(Short-answer chart tasks)
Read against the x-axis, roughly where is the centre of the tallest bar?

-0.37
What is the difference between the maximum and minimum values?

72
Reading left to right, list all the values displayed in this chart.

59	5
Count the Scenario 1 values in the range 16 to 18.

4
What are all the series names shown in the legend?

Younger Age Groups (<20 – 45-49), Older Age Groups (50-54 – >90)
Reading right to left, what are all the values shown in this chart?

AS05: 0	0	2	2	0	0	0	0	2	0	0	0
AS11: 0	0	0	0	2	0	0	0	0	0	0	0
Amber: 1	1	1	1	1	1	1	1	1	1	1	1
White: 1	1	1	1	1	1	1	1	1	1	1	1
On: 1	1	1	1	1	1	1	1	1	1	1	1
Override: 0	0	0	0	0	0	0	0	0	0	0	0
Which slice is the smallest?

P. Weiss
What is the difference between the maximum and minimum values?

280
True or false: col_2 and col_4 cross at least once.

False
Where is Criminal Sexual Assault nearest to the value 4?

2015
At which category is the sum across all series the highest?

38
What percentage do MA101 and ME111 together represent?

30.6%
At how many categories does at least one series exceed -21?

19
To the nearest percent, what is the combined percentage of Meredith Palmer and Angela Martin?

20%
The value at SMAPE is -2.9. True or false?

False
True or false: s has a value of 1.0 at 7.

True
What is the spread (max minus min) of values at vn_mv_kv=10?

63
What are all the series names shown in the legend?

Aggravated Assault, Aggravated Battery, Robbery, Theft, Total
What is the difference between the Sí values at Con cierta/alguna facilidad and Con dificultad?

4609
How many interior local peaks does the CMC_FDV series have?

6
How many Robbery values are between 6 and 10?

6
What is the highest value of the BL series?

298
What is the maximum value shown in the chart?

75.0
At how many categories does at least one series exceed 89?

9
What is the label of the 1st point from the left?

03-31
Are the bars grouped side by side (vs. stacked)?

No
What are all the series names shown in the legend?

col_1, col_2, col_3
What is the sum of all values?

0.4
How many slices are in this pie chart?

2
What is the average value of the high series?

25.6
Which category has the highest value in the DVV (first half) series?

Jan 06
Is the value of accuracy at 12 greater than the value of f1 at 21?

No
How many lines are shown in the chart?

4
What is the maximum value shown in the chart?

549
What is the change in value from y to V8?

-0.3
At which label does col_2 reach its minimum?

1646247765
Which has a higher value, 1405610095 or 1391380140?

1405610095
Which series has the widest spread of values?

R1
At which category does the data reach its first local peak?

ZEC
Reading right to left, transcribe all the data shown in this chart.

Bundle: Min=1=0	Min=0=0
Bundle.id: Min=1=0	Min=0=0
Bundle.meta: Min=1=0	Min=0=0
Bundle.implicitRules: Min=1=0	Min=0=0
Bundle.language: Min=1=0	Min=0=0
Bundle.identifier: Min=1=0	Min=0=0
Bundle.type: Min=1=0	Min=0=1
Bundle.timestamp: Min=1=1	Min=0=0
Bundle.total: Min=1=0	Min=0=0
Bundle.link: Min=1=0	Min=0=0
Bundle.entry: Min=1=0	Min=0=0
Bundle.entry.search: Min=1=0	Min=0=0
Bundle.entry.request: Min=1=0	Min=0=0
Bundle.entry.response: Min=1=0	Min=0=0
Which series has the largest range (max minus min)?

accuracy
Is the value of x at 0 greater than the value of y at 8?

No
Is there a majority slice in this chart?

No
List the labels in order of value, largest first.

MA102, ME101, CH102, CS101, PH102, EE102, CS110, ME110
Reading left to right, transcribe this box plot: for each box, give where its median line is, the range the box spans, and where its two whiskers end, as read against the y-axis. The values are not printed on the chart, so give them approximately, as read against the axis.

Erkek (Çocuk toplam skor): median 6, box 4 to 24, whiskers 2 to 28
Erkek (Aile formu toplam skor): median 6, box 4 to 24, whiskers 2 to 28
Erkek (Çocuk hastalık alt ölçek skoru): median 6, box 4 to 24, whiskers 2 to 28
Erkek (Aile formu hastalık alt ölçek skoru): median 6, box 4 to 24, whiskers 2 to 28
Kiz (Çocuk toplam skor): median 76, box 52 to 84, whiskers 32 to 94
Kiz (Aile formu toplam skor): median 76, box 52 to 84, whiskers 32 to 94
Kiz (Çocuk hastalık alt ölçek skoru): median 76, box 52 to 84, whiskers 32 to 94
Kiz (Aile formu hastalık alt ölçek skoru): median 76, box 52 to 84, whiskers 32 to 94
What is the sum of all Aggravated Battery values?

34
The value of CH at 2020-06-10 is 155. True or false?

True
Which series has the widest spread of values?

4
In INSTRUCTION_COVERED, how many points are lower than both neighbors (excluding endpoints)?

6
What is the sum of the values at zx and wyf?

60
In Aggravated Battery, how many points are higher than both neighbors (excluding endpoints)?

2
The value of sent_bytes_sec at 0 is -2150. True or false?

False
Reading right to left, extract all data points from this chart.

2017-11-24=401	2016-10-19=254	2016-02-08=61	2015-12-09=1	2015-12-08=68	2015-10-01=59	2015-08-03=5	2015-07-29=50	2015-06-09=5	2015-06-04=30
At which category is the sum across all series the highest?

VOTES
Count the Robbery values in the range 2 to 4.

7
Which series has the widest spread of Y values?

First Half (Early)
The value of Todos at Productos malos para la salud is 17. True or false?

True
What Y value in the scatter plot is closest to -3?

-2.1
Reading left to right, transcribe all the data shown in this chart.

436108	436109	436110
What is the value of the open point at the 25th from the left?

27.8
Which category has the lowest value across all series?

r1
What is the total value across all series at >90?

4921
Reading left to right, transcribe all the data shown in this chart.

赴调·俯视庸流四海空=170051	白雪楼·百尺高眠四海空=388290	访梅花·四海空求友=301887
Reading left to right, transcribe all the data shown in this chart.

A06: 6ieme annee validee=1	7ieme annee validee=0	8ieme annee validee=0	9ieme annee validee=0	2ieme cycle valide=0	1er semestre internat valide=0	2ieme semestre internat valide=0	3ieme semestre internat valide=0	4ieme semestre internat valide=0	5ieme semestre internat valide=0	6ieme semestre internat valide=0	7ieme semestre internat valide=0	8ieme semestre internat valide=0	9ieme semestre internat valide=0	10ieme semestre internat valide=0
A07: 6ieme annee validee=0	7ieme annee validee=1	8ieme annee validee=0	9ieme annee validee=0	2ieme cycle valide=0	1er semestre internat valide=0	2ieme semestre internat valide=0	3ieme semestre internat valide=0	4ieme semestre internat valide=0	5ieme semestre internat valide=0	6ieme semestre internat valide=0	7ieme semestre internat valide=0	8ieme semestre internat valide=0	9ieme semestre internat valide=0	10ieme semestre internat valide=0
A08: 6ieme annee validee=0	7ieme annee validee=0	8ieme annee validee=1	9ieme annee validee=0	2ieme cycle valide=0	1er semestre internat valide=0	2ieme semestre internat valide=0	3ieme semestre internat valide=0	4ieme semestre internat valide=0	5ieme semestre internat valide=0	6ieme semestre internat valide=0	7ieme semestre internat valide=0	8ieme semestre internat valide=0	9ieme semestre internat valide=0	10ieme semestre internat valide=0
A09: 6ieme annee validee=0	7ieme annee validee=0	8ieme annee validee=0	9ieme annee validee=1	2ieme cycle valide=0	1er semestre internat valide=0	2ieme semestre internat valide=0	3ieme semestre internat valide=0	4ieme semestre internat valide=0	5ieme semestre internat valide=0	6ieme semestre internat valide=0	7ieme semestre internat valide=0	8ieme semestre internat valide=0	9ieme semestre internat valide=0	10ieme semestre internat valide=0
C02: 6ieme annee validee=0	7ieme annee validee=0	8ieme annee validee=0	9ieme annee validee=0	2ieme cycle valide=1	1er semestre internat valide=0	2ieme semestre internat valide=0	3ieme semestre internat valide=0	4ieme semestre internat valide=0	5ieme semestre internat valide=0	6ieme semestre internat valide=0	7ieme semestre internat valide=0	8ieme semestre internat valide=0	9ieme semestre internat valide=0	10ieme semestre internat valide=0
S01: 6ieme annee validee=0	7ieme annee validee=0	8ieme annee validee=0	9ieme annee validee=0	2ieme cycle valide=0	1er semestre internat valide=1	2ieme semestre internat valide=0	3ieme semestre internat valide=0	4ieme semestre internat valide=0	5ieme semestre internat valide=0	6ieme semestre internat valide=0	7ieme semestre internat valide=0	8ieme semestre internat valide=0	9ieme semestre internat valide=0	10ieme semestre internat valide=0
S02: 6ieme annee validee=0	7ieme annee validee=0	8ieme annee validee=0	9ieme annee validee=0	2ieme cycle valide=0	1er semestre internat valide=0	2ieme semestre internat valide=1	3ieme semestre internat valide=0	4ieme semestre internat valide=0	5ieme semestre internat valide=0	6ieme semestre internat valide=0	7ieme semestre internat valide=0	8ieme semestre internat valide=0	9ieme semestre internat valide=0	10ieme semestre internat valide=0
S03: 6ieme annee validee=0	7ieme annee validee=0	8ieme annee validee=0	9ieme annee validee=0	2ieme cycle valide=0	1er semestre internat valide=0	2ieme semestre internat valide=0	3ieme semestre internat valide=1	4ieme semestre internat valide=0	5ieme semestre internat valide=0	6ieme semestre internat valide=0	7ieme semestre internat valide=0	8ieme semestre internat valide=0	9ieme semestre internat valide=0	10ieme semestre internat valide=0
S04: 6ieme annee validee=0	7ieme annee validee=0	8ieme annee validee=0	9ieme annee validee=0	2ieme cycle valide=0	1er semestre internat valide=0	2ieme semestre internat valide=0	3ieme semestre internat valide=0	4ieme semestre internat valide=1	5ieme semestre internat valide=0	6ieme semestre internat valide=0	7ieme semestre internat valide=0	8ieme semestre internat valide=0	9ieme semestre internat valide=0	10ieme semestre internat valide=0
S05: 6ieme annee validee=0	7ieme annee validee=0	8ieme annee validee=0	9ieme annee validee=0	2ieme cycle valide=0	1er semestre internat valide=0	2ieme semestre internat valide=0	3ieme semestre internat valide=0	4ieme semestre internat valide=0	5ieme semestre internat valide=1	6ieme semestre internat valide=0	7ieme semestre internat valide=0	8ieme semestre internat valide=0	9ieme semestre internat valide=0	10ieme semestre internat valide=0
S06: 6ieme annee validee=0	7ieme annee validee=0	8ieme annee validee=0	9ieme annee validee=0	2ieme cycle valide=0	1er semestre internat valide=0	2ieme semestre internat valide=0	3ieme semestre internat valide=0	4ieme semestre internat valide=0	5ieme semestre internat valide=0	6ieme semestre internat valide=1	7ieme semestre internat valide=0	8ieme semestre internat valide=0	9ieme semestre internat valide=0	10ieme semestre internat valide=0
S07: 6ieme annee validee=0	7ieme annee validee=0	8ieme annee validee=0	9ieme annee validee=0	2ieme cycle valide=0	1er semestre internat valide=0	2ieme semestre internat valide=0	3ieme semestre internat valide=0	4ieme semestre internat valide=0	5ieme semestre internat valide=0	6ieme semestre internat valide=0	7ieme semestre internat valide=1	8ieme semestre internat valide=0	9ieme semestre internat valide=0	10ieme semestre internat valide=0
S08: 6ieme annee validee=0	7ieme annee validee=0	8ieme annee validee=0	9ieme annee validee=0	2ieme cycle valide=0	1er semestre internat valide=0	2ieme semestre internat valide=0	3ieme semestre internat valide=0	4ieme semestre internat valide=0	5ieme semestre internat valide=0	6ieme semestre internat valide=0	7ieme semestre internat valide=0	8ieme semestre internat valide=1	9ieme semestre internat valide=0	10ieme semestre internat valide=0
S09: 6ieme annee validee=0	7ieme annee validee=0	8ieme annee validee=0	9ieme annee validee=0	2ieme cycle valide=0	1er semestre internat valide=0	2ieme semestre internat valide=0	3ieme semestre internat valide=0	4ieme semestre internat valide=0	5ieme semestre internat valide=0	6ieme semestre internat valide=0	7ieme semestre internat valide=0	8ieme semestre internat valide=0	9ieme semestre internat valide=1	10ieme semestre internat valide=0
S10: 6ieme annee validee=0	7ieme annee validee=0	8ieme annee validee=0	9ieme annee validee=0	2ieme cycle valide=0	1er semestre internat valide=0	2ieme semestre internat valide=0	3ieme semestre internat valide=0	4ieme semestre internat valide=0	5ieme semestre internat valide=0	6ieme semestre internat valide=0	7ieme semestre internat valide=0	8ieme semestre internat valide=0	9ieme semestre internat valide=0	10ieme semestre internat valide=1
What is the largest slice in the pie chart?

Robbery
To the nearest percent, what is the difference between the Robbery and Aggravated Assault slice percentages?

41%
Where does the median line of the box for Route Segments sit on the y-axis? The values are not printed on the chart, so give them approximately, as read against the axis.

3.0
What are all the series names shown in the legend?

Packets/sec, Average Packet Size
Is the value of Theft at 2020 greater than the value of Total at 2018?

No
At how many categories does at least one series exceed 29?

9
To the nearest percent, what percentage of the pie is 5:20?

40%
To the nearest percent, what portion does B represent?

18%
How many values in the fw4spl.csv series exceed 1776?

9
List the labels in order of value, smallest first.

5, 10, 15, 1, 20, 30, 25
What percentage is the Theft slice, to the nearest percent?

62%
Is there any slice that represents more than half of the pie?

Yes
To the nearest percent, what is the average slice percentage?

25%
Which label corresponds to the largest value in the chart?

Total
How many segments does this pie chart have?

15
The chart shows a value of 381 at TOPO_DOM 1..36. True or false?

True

=== Job item ===
Starting at the first line of the rows and stopping after the line containing "At how many categories does at least one series exceed -21?", arrange those lines as a JSON list of strings with one string per line. Leave out blank lines.

=== Answer below ===
[
  "Read against the x-axis, roughly where is the centre of the tallest bar?",
  "-0.37",
  "What is the difference between the maximum and minimum values?",
  "72",
  "Reading left to right, list all the values displayed in this chart.",
  "59\t5",
  "Count the Scenario 1 values in the range 16 to 18.",
  "4",
  "What are all the series names shown in the legend?",
  "Younger Age Groups (<20 – 45-49), Older Age Groups (50-54 – >90)",
  "Reading right to left, what are all the values shown in this chart?",
  "AS05: 0\t0\t2\t2\t0\t0\t0\t0\t2\t0\t0\t0",
  "AS11: 0\t0\t0\t0\t2\t0\t0\t0\t0\t0\t0\t0",
  "Amber: 1\t1\t1\t1\t1\t1\t1\t1\t1\t1\t1\t1",
  "White: 1\t1\t1\t1\t1\t1\t1\t1\t1\t1\t1\t1",
  "On: 1\t1\t1\t1\t1\t1\t1\t1\t1\t1\t1\t1",
  "Override: 0\t0\t0\t0\t0\t0\t0\t0\t0\t0\t0\t0",
  "Which slice is the smallest?",
  "P. Weiss",
  "What is the difference between the maximum and minimum values?",
  "280",
  "True or false: col_2 and col_4 cross at least once.",
  "False",
  "Where is Criminal Sexual Assault nearest to the value 4?",
  "2015",
  "At which category is the sum across all series the highest?",
  "38",
  "What percentage do MA101 and ME111 together represent?",
  "30.6%",
  "At how many categories does at least one series exceed -21?"
]